### Supplied passage
____

Why, I can’t help but wonder, has truth fallen out of fashion?

Back before I was Catholic, when I was first seeking the big answers to the big questions about marriage and children and life, I really, truly had no idea what Catholicism even was. I confess that the fullness of the faith appeared to me as both a mysterious and, frankly, arbitrary conglomeration of rules and doctrines.

But, I figured, maybe they had some of the answers. What was the purpose of procreation in marriage, I had wondered for longer than I could remember? What methods were licit for us to utilize in planning our family — and why, oh why, did God appear to be silent on such a universal matter? The Protestant paradigm was not up to the task of addressing the problem, so I decided to give Christ’s Church a look. Such a longstanding institution ought at least to have some sort of framework for understanding the various truths that the Bible seemed more or less silent on, like the truth about how children and contraception ought to fit with marriage.

____

### Given material
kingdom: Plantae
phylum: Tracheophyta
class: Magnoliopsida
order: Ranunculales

____

### Exercise goal
Please extract, word for word, the part of the passage on Catholicism that begins with the words "Back before I" and ends with "rules and doctrines.".

### Output for this exercise
Back before I was Catholic, when I was first seeking the big answers to the big questions about marriage and children and life, I really, truly had no idea what Catholicism even was. I confess that the fullness of the faith appeared to me as both a mysterious and, frankly, arbitrary conglomeration of rules and doctrines.